**Requirement**:
Starting from the line with "Spontaneous tension hemothorax in" and going up to and including the line with "AUSTIN, TEXAS –", copy the listing below exactly. Leave all images out.

**Stored data**:

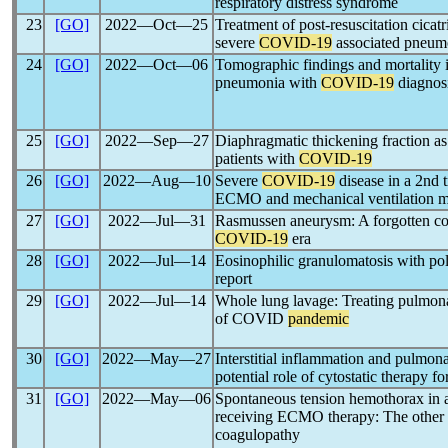
respiratory distress syndrome
23
[GO]
2022―Oct―25
Treatment of post-resuscitation cicatri
severe
COVID-19
associated pneumo
24
[GO]
2022―Oct―06
Tomographic findings and mortality in
pneumonia with
COVID-19
diagnos
25
[GO]
2022―Sep―27
Diaphragmatic thickening fraction as 
patients with
COVID-19
26
[GO]
2022―Aug―10
Severe
COVID-19
disease in a 2nd 
ECMO and mechanical ventilation 
27
[GO]
2022―Jul―31
Rasmussen aneurysm: A forgotten com
COVID-19
era
28
[GO]
2022―Jul―14
Eosinophilic granulomatosis with pol
report
29
[GO]
2022―Jul―14
Whole lung lavage: Treating pulmonar
of COVID
pandemic
30
[GO]
2022―May―27
Interstitial inflammation and pulmona
potential role of cytostatic therapy fo
31
[GO]
2022―May―06
Spontaneous tension hemothorax in 
receiving ECMO therapy: The other 
coagulopathy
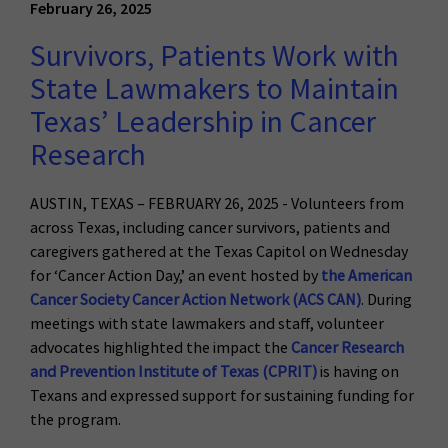
February 26, 2025
Survivors, Patients Work with
State Lawmakers to Maintain
Texas’ Leadership in Cancer
Research
AUSTIN, TEXAS – FEBRUARY 26, 2025 - Volunteers from
across Texas, including cancer survivors, patients and
caregivers gathered at the Texas Capitol on Wednesday
for ‘Cancer Action Day,’ an event hosted by
the American
Cancer Society Cancer Action Network (ACS CAN)
. During
meetings with state lawmakers and staff, volunteer
advocates highlighted the impact the
Cancer Research
and Prevention Institute of Texas (CPRIT)
is having on
Texans and expressed support for sustaining funding for
the program.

**Your solution**:
Spontaneous tension hemothorax in 
receiving ECMO therapy: The other 
coagulopathy
February 26, 2025
Survivors, Patients Work with
State Lawmakers to Maintain
Texas’ Leadership in Cancer
Research
AUSTIN, TEXAS – FEBRUARY 26, 2025 - Volunteers from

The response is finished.